To incorporate these data into a data centre requires a knowledgeable expert to interpret the words of the author, so that the results can be translated into a standard form. Given the finite resources of the data centres, and the expanding volume of astronomical literature, the availability of such knowledgeable experts then becomes a bandwidth bottleneck between the literature and the data centres.
Naturally, users would like to see all peer-reviewed results appear in the data centres. This will become increasingly important as VO tools become more widely used.
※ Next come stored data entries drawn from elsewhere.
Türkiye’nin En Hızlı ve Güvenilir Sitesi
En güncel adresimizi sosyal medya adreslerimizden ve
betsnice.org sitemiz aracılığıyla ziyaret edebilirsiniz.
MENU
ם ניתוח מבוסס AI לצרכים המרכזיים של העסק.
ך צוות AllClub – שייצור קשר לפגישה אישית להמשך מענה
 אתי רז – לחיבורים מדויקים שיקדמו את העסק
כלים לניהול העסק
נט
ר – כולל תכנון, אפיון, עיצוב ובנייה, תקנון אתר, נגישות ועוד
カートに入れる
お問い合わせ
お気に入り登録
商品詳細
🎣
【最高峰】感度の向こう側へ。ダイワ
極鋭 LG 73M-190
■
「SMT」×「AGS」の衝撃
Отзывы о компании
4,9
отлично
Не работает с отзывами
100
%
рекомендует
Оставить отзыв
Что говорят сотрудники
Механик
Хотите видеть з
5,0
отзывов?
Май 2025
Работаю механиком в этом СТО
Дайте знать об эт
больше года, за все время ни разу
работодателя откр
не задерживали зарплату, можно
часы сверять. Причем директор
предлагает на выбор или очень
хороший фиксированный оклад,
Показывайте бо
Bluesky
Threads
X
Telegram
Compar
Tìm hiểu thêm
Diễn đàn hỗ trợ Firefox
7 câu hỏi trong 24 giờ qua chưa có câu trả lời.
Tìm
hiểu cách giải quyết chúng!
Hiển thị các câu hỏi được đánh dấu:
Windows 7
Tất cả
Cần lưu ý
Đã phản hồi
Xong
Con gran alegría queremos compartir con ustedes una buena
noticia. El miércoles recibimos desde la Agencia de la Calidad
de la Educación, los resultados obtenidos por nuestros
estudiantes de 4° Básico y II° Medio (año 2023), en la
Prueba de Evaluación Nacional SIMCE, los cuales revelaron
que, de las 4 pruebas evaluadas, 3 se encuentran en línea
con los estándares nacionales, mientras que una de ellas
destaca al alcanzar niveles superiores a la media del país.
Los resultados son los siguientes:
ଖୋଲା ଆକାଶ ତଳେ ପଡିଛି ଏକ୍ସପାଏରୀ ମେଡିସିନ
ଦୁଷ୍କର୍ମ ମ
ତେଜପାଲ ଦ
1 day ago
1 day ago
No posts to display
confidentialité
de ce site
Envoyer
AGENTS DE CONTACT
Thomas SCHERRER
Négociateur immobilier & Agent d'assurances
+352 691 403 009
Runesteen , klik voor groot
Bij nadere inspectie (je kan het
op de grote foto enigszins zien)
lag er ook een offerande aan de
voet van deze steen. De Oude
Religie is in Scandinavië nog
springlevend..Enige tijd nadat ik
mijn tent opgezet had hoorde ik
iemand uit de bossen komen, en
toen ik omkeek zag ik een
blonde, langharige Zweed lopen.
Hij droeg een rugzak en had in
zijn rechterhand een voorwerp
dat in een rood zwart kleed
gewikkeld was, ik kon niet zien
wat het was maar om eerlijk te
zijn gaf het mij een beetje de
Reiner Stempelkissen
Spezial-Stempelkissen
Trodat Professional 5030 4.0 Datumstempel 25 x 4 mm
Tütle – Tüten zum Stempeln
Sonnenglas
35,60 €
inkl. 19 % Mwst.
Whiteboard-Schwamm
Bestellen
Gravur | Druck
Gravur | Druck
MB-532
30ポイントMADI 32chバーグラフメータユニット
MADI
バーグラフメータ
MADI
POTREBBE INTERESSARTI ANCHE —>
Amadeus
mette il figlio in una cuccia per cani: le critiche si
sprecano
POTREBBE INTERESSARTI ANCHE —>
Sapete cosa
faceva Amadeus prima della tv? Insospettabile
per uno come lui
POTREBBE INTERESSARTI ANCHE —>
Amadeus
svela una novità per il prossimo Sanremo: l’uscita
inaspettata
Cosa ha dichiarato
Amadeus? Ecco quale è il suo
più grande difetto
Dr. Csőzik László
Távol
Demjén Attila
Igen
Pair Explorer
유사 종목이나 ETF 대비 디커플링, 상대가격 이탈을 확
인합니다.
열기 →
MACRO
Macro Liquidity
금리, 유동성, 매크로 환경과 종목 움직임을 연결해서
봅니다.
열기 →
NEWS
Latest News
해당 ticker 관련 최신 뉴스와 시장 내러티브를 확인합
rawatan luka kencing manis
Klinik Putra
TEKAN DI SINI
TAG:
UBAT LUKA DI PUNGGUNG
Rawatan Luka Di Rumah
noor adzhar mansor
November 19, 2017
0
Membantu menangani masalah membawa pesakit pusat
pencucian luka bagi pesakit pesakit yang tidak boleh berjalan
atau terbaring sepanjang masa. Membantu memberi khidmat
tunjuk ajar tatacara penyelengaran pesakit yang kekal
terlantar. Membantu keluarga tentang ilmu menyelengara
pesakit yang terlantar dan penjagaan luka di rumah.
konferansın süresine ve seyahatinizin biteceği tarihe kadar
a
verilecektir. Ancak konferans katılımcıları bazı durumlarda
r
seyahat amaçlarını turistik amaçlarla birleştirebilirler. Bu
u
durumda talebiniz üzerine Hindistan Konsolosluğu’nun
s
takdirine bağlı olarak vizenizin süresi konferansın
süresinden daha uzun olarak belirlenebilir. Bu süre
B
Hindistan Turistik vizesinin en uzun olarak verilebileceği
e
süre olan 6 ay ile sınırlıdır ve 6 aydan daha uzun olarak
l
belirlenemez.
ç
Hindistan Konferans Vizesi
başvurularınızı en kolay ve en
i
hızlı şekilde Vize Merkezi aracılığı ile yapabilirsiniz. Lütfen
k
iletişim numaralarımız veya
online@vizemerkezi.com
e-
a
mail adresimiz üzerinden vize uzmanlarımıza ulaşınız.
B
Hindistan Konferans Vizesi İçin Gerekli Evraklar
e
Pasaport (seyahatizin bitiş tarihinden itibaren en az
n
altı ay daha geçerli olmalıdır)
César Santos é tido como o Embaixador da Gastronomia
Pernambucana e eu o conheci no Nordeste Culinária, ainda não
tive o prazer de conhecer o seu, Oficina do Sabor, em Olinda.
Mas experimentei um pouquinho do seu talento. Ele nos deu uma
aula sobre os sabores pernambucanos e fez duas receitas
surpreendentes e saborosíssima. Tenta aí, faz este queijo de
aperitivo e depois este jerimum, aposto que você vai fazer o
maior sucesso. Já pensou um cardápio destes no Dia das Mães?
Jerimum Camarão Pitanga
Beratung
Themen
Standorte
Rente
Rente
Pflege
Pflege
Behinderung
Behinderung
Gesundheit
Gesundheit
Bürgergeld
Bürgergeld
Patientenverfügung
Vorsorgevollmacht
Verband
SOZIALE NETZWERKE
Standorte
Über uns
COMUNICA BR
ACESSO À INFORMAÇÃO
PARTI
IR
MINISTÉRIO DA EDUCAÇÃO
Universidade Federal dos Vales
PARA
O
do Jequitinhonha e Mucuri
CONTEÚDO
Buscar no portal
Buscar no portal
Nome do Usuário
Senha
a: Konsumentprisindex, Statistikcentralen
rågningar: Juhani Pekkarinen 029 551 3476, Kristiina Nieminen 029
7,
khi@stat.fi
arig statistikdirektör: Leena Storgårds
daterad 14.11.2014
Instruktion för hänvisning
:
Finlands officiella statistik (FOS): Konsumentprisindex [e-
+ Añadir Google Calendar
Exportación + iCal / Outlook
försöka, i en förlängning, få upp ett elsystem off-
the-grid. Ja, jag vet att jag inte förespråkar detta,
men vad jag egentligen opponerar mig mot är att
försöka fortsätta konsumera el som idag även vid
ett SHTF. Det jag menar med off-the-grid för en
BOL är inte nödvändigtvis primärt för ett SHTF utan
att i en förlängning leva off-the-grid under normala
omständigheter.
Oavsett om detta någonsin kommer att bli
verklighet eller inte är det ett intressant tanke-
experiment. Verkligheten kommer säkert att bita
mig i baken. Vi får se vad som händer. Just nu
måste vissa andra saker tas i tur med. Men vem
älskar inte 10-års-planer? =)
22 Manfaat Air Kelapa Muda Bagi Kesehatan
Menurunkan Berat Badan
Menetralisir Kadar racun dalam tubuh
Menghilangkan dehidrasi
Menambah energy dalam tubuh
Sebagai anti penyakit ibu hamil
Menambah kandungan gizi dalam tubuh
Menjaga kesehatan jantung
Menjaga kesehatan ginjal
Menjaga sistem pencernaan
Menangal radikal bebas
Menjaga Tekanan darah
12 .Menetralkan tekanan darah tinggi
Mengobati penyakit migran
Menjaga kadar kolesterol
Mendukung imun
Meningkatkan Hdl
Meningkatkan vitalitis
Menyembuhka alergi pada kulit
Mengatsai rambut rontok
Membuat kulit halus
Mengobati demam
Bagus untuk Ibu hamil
In the same way that, at the moment, an astronomical publication that does not appear in ADS is effectively invisible to the astronomical community and will probably never be cited, in a few years time a result or image that is not accessible by the VO may never be used, generating wasteful repeated observations and slowing down the rate of scientific discovery.
How can we ensure that all validated astronomical data appear in the data centres? One solution would be to increase funding to the data centres so that they can employ enough knowledgeable experts to interpret all published data, but the finite available resources make this option unlikely.
An alternative is to find ways of automatically transferring published data from journals to data centres.
This would probably require that the authors provide data in standard formats and that they provide the necessary metadata to interpret them. Then, if an author chooses to supply these metadata, and certifies that the data have been checked using appropriate tools, they could be imported automatically into the data centres.
This effectively redistributes the transcription workload from the data centres to the authors, and necessarily entails more work for authors. However, they benefit from the greater scientific impact and the higher citation rate that will result from their data being in the data centres. In many cases the paper itself will benefit from this further level of checking.
There is a potential disadvantage to such a system, in that it increases the likelihood that simple formatting errors in published papers might ultimately reduce the quality of the data in the centres. It remains to be seen whether automated checking procedures can reduce this possibility to the level where the disadvantage is outweighed by the advantage of doubling the quantity of high-quality information offered by the data centres.
3 OPEN ACCESS Most astronomical data are unfettered by intellectual property or confidentiality issues, other than widely supported exceptions such as initial protection of observers’ data by major facilities. As a result, astronomical archive data are generally available to all astronomers at no charge. It is this tradition which has enabled the success of astronomical data centres, and which will be vital for the success of the VO. The adoption of an open-access policy is not just for public good. For example, the Hubble archive results in roughly three times as many papers as those based on the original data (Beckwith, 2004). Similarly, the International Ultraviolet Explorer (IUE) archive increased the usage of IUE data by a factor of 5 (Wamsteker & Griffin, 1995). So, in principle, observatories might multiply their scientific output by making their archive data public. Since the funding for most major observatories depends on performance indicators such as publications and citations, it may be an expensive decision for an observatory not to adopt an open-access policy.